I’ve used the phrase “in parenthesis”—never mind having read
it thousands of times—without becoming aware of the fact that the word already contains an in. In what follows my source is Online Etymology Dictionary. It
tells me that the three roots of the word are “beside” (para-), “in” (en), and
the Proto-Indo European “put in place” (thithenai).
Thus it originally signaled an action—the putting in of something, a letter or a syllable, beside, betwixt, between
something else textual. Thus that which we put between parentheses, is already
something “put in.”
Now this on the surface absolutely pointless exercise in
etymological investigation—after all the word now means a marker that begins or
ends an “aside,” a kind of secondary or whispered addition to text, a kind of “you
might be too stupid to know, but here is what it means, chum; but since I don’t
want to insult you, I’ll make it easier to skip—if you are bright enough to
know what those marks mean”—this pointless exercise arose from a medical day in
this household or, more precisely put, a medical twenty-four hours. One of us
had to spend that time in hospital; the other was the Accompanying Fellow
Sufferer (without actual pain). This experience, thankfully over now, reminded
me of a very troubling, very powerful book I’d read in my youth. It was David
Jones’ In Parenthesis. The book
appeared in 1934 and was a recollection of the horrors of World War I. Jones’
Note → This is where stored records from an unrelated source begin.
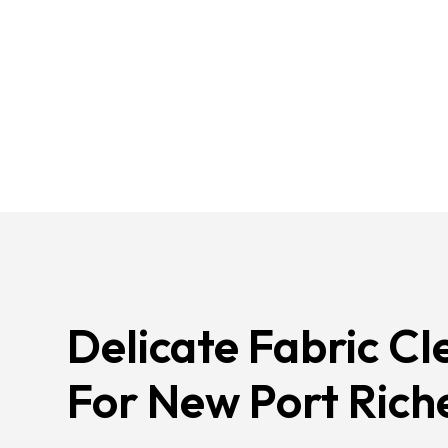
Delicate Fabric Cl
For New Port Rich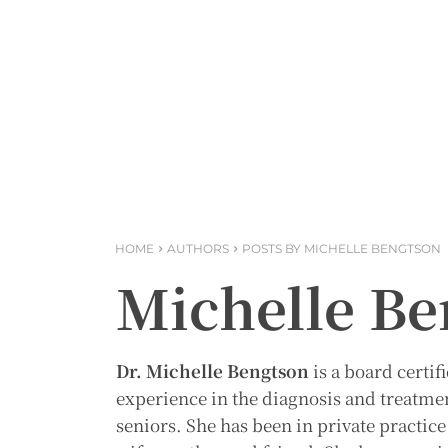
HOME
AUTHORS
POSTS BY MICHELLE BENGTSON
Michelle Be
Dr. Michelle Bengtson
is a board certif
experience in the diagnosis and treatme
seniors. She has been in private practic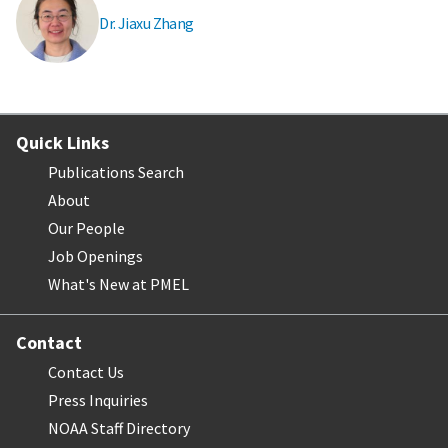
Dr. Jiaxu Zhang
Quick Links
Publications Search
About
Our People
Job Openings
What's New at PMEL
Contact
Contact Us
Press Inquiries
NOAA Staff Directory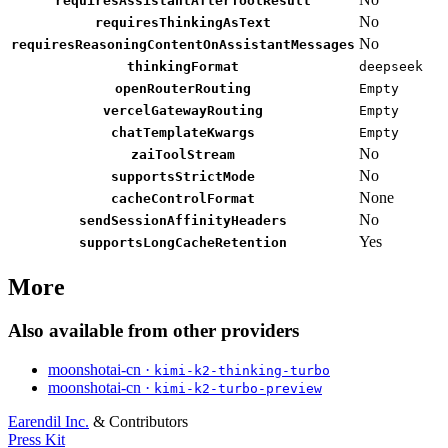
requiresAssistantAfterToolResult
No
requiresThinkingAsText
No
requiresReasoningContentOnAssistantMessages
thinkingFormat
deepseek
openRouterRouting
Empty
vercelGatewayRouting
Empty
chatTemplateKwargs
Empty
No
zaiToolStream
No
supportsStrictMode
None
cacheControlFormat
No
sendSessionAffinityHeaders
Yes
supportsLongCacheRetention
More
Also available from other providers
moonshotai-cn ·
kimi-k2-thinking-turbo
moonshotai-cn ·
kimi-k2-turbo-preview
Earendil Inc.
& Contributors
Press Kit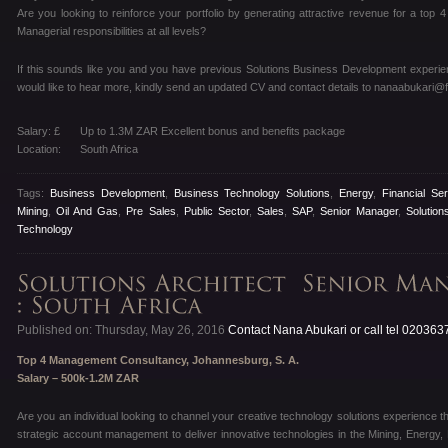
Are you looking to reinforce your portfolio by generating attractive revenue for a t
Managerial responsibilities at all levels?
If this sounds like you and you have previous Solutions Business Development experie
would like to hear more, kindly send an updated CV and contact details to nanaabukari@f
Salary: £
Up to 1.3M ZAR Excellent bonus and benefits package
Location:
South Africa
Tags:
Business Development
,
Business Technology Solutions
,
Energy
,
Financial Se
Mining
,
Oil And Gas
,
Pre Sales
,
Public Sector
,
Sales
,
SAP
,
Senior Manager
,
Solution
Technology
Published on: Thursday, May 26, 2016
Contact Nana Abukari or call tel 02036
Top 4 Management Consultancy, Johannesburg, S. A.
Salary – 500k-1.2M ZAR
Are you an individual looking to channel your creative technology solutions experience t
strategic account management to deliver innovative technologies in the Mining, Energy,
title makes use of yet another meaning inhering
in parenthesis: that of separation,
that of holding apart. Some of our experiences are of such a nature that we do not wish to dwell on them. We’d just as
soon put them between parentheses. Jones separated his experiences using his
title—but told us all about them nonetheless, thus illustrating the altogether
ambiguous nature of this separation in some cases.
Thanks for the reference to Jones' book.